Local internationals and potential employers in the region met this week during ESI Live, a fresh new event for the international job market in Eindhoven.
Against the background of a personal photo candidates climb the stage and share their stories. In a TED-style talk the expat spouses present themselves to a room full of interested companies. The audience can respond to the pitches by holding up a sign with ‘Hire now!’ or ‘Let’s catch up for a drink!’. Later that afternoon there is time for speed dating sessions. “We are turning the recruitment process upside down”, says organizer Kavitha Varathan, co-founder of Expat Spouses Initiative.
ESI Live is the first edition of this matchmaking event. Since the founding of Expat Spouses Initiative in 2014 the platform has grown rapidly with a few hundred members. So far forty spouses found a job through them. ESI however likes to take on a broader role than purely matchmaker. It organizes activities with the intention of encouraging more interaction between internationals and locals in Eindhoven. And it trains the spouses for the Dutch labor market. How to use your talents and previous experiences in this new country? To bridge possible gaps ESI organizes workshops in personal skills and lessons Dutch on a regularly basis.
The ESI Live event today in the Lichttoren is also about more than matching internationals to companies. Equally interesting is the discussion that occurs on the importance of internationalization of the labor market Eindhoven. The opportunities that are there and the hurdles that need to be taken.
This region has a few thousand highly skilled internationals who have traveled to Eindhoven with their partner and who are looking for a fullfilling job. They have specialized in finance, marketing or project management but are missing the connection with the local job market. One of the speakers comments: “As an embedded software engineer it will be easy to find a job here, but are you looking in another discipline then you have a problem.” And yet even in this high-tech region there is enough demand for other types of professionals.
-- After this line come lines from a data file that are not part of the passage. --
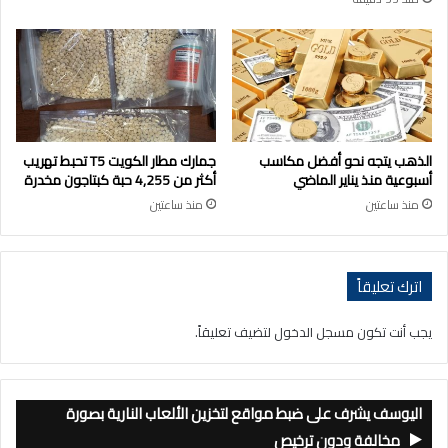
الذهب يتجه نحو أفضل مكاسب
جمارك مطار الكويت T5 تحبط تهريب
أسبوعية منذ يناير الماضي
أكثر من 4,255 حبة كبتاجون مخدرة
منذ ساعتين
منذ ساعتين
اترك تعليقاً
يجب أنت تكون
مسجل الدخول
لتضيف تعليقاً.
اليوسف يشرف على ضبط مواقع لتخزين الألعاب النارية بصورة
مخالفة ودون ترخيص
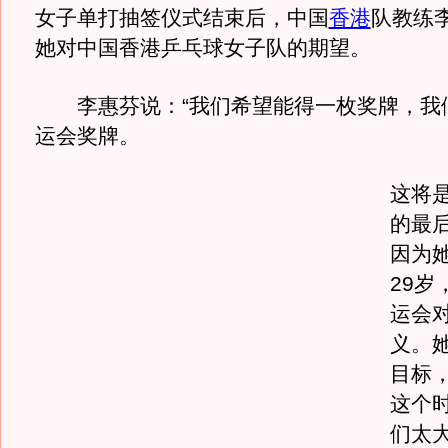
女子单打抽签仪式结束后，中国
香港
队教练
她对中国香港乒乓球女子队的期望。
李惠芬说：“我们希望能得一枚奖牌，我
运会奖牌。
这将
的最
因为
29岁
运会
义。
目标
这个
们太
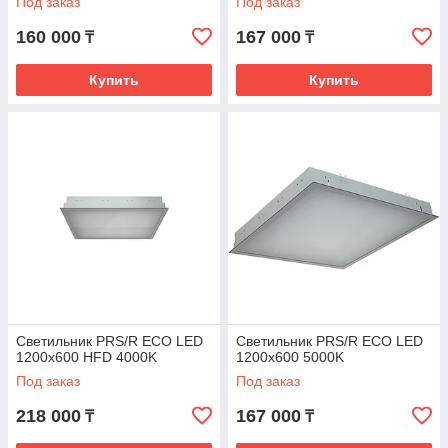
Под заказ
Под заказ
160 000
167 000
₸
₸
Купить
Купить
Светильник PRS/R ECO LED
Светильник PRS/R ECO LED
1200x600 HFD 4000K
1200x600 5000K
Под заказ
Под заказ
218 000
167 000
₸
₸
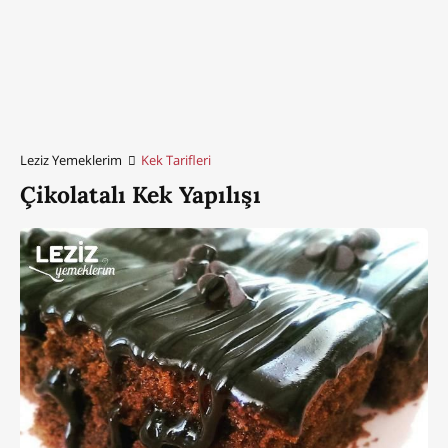
Leziz Yemeklerim
Kek Tarifleri
Çikolatalı Kek Yapılışı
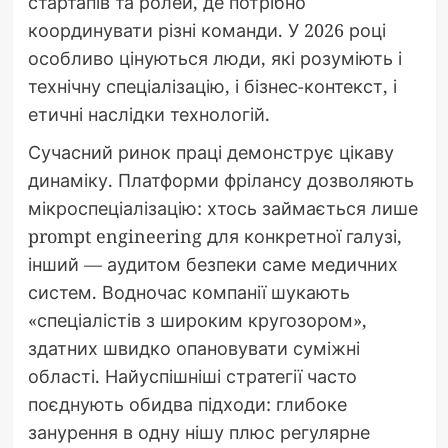
стартапів та ролей, де потрібно
координувати різні команди. У 2026 році
особливо цінуються люди, які розуміють і
технічну спеціалізацію, і бізнес-контекст, і
етичні наслідки технологій.
Сучасний ринок праці демонструє цікаву
динаміку. Платформи фрілансу дозволяють
мікроспеціалізацію: хтось займається лише
prompt engineering для конкретної галузі,
інший — аудитом безпеки саме медичних
систем. Водночас компанії шукають
«спеціалістів з широким кругозором»,
здатних швидко опановувати суміжні
області. Найуспішніші стратегії часто
поєднують обидва підходи: глибоке
занурення в одну нішу плюс регулярне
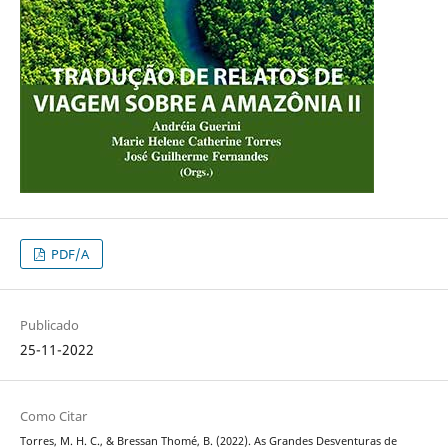
PDF/A
Publicado
25-11-2022
Como Citar
Torres, M. H. C., & Bressan Thomé, B. (2022). As Grandes Desventuras de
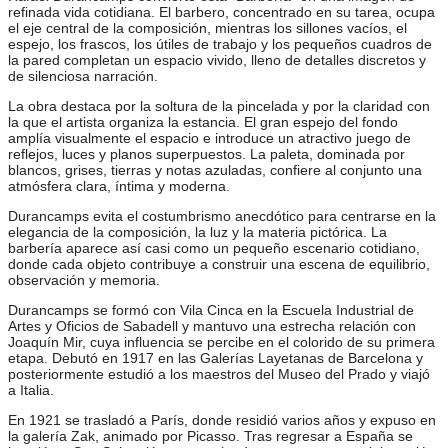
refinada vida cotidiana. El barbero, concentrado en su tarea, ocupa
el eje central de la composición, mientras los sillones vacíos, el
espejo, los frascos, los útiles de trabajo y los pequeños cuadros de
la pared completan un espacio vivido, lleno de detalles discretos y
de silenciosa narración.
La obra destaca por la soltura de la pincelada y por la claridad con
la que el artista organiza la estancia. El gran espejo del fondo
amplía visualmente el espacio e introduce un atractivo juego de
reflejos, luces y planos superpuestos. La paleta, dominada por
blancos, grises, tierras y notas azuladas, confiere al conjunto una
atmósfera clara, íntima y moderna.
Durancamps evita el costumbrismo anecdótico para centrarse en la
elegancia de la composición, la luz y la materia pictórica. La
barbería aparece así casi como un pequeño escenario cotidiano,
donde cada objeto contribuye a construir una escena de equilibrio,
observación y memoria.
Durancamps se formó con Vila Cinca en la Escuela Industrial de
Artes y Oficios de Sabadell y mantuvo una estrecha relación con
Joaquín Mir, cuya influencia se percibe en el colorido de su primera
etapa. Debutó en 1917 en las Galerías Layetanas de Barcelona y
posteriormente estudió a los maestros del Museo del Prado y viajó
a Italia.
En 1921 se trasladó a París, donde residió varios años y expuso en
la galería Zak, animado por Picasso. Tras regresar a España se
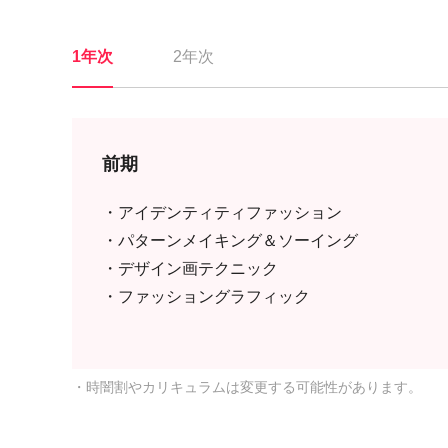
1年次
2年次
前期
・アイデンティティファッション
・パターンメイキング＆ソーイング
・デザイン画テクニック
・ファッショングラフィック
・時闇割やカリキュラムは変更する可能性があります。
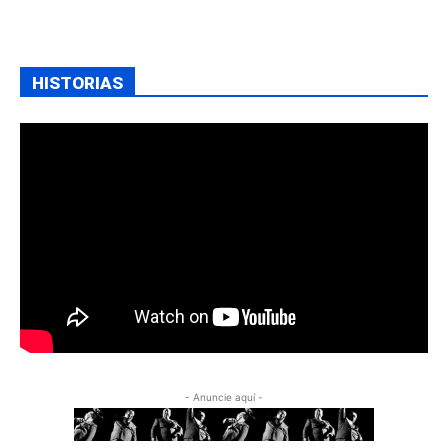
HISTORIAS
- Anuncie aquí -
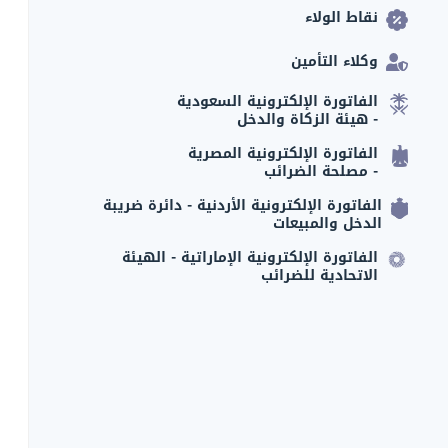
نقاط الولاء
وكلاء التأمين
الفاتورة الإلكترونية السعودية
- هيئة الزكاة والدخل
الفاتورة الإلكترونية المصرية
- مصلحة الضرائب
الفاتورة الإلكترونية الأردنية - دائرة ضريبة
الدخل والمبيعات
الفاتورة الإلكترونية الإماراتية - الهيئة
الاتحادية للضرائب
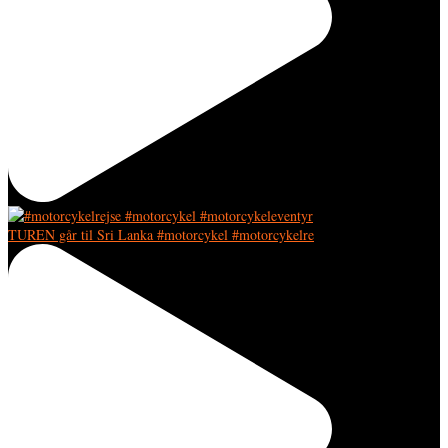
TUREN går til Sri Lanka #motorcykel #motorcykelre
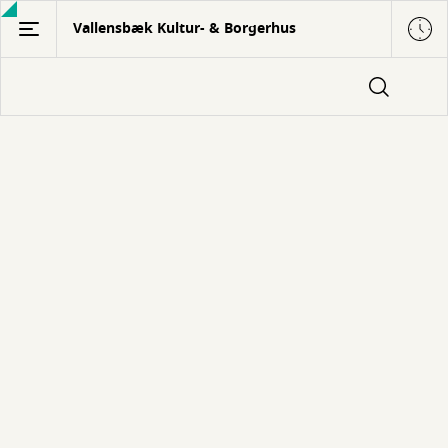
Gå
Vallensbæk Kultur- & Borgerhus
til
hovedindhold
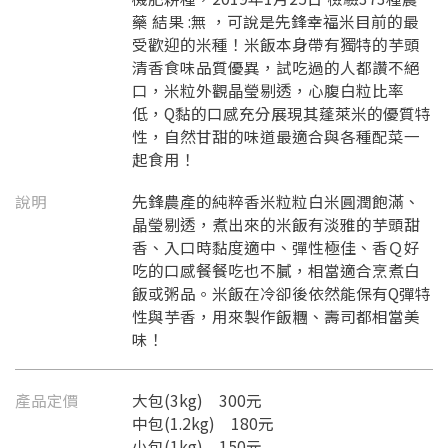
藥 結果 :無 ，可說是先鋒幸福米目前的最
受歡迎的米種！米飯本身帶有獨特的芋頭
清香食味品質優異，試吃過的人都讚不絕
口，米粒外觀晶瑩剔透，心腹白粒比率
低，Q黏的口感充分展現其蓬萊米的優質特
性，自然甘甜的味道最適合與各種配菜一
起食用！
說明
先鋒農產的純粹香米粒粒白米圓潤飽滿、
晶瑩剔透，煮出來的米飯有淡雅的芋頭甜
香、入口時黏度適中、彈性極佳、香Ｑ好
吃的口感餐餐吃也不膩，相當適合烹煮白
飯或粥品。米飯在冷卻後依然能保有Q彈特
性與芋香，用來製作飯糰、壽司都相當美
味！
產品定價
大包(3kg) 300元
中包(1.2kg) 180元
小包(1kg) 150元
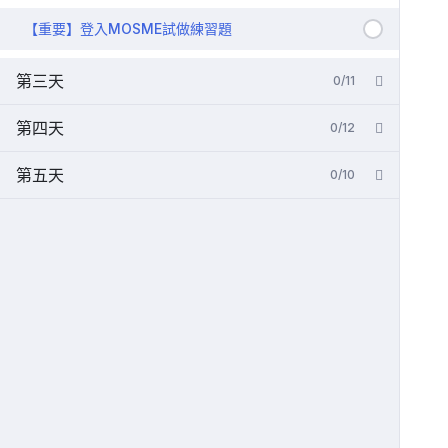
【重要】登入MOSME試做練習題
第三天
0/11
第四天
0/12
第五天
0/10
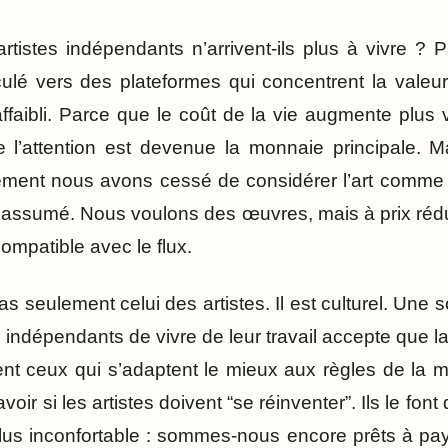
artistes indépendants n’arrivent-ils plus à vivre ?
lé vers des plateformes qui concentrent la valeur.
affaibli. Parce que le coût de la vie augmente plus
e l’attention est devenue la monnaie principale. Ma
ement nous avons cessé de considérer l’art comme u
t assumé. Nous voulons des œuvres, mais à prix réd
compatible avec le flux.
s seulement celui des artistes. Il est culturel. Une 
 indépendants de vivre de leur travail accepte que la
ent ceux qui s’adaptent le mieux aux règles de la 
oir si les artistes doivent “se réinventer”. Ils le fon
plus inconfortable : sommes-nous encore prêts à pa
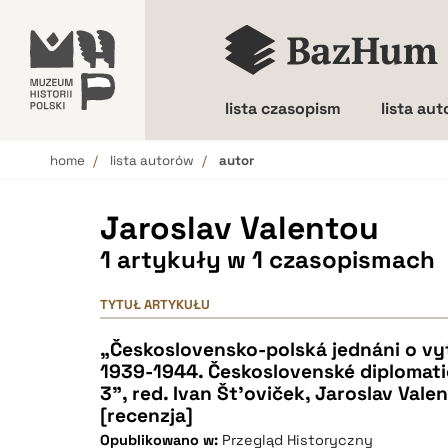
lista czasopism
lista au
home
lista autorów
autor
Wielkość liter
Jaroslav Valentou
1 artykuły w 1 czasopismach
TYTUŁ ARTYKUŁU
„Československo-polská jednáni o vy
1939-1944. Československé diplomati
3”, red. Ivan Št'oviček, Jaroslav Vale
[recenzja]
Opublikowano w:
Przegląd Historyczny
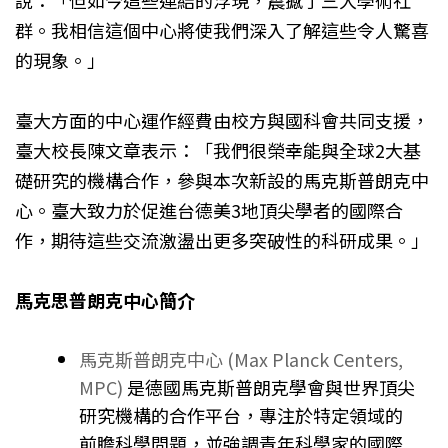
群。我相信這個中心將使我們深入了解這些令人驚喜
的現象。」
臺大方面的中心運作經費由校方與國科會共同支援，
臺大校長陳文章表示：「我們很榮幸能與全球2大基
礎研究的機構合作，參與本次新設的馬克斯普朗克中
心。臺大致力於促進台德美3地頂尖學者的國際合
作，期待這些交流激盪出更多突破性的科研成果。」
馬克思普朗克中心簡介
馬克斯普朗克中心 (Max Planck Centers,
MPC)
是德國馬克斯普朗克學會與世界頂尖
研究機構的合作平台，專注於特定領域的
前瞻科學問題，並強調青年科學家的國際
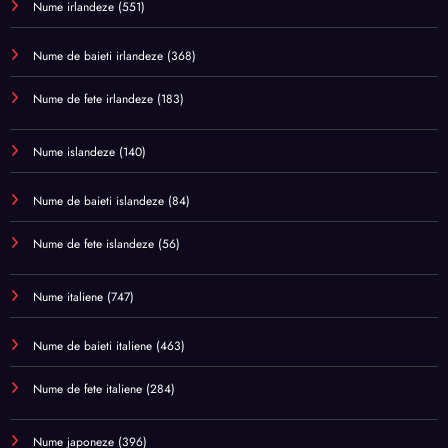
Nume irlandeze
(551)
Nume de baieti irlandeze
(368)
Nume de fete irlandeze
(183)
Nume islandeze
(140)
Nume de baieti islandeze
(84)
Nume de fete islandeze
(56)
Nume italiene
(747)
Nume de baieti italiene
(463)
Nume de fete italiene
(284)
Nume japoneze
(396)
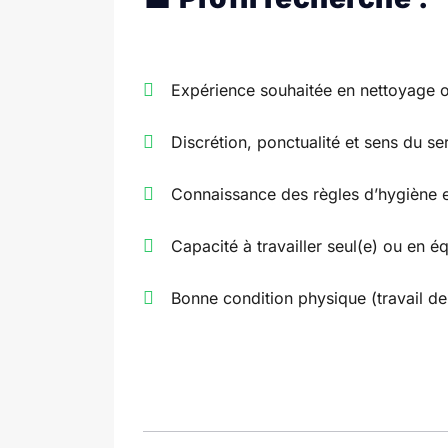
Expérience souhaitée en nettoyage o
Discrétion, ponctualité et sens du se
Connaissance des règles d’hygiène e
Capacité à travailler seul(e) ou en é
Bonne condition physique (travail d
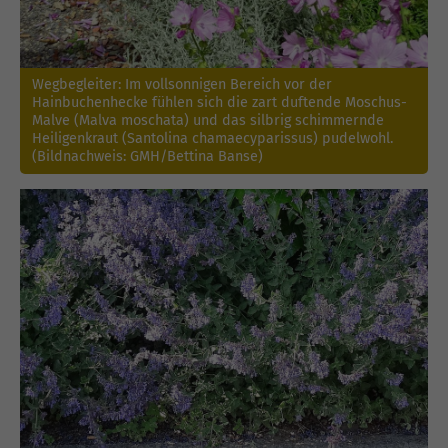
Wegbegleiter: Im vollsonnigen Bereich vor der
Hainbuchenhecke fühlen sich die zart duftende Moschus-
Malve (Malva moschata) und das silbrig schimmernde
Heiligenkraut (Santolina chamaecyparissus) pudelwohl.
(Bildnachweis: GMH/Bettina Banse)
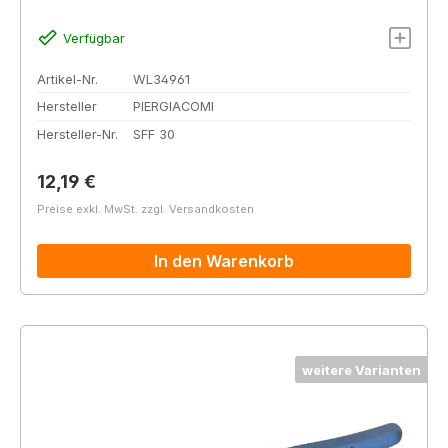
Verfügbar
Artikel-Nr.
WL34961
Hersteller
PIERGIACOMI
Hersteller-Nr.
SFF 30
Regulärer Preis:
12,19 €
Preise exkl. MwSt. zzgl. Versandkosten
In den Warenkorb
weitere Varianten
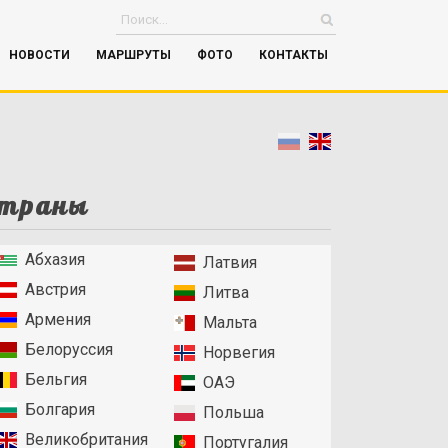
НОВОСТИ
МАРШРУТЫ
ФОТО
КОНТАКТЫ
траны
Абхазия
Латвия
Австрия
Литва
Армения
Мальта
Белоруссия
Норвегия
Бельгия
ОАЭ
Болгария
Польша
Великобритания
Португалия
And matches have already been made in the last two year. With what kind of companies? It turns out that mostly startups and scale-ups have joined forces with expat spouses so far. Someone in the audience raises the question: how can we connect SMEs with (local) international talent? Because a diverse workforce makes a stronger organization. An expat spouse not only brings relevant knowledge but also an international network that may be of interest to a company.
The same applies for the spouses, says ESI. They too should explore the SME job market. “They are still too often blinded by the big companies, while there are tremendous opportunities with small and medium-sized enterprises.”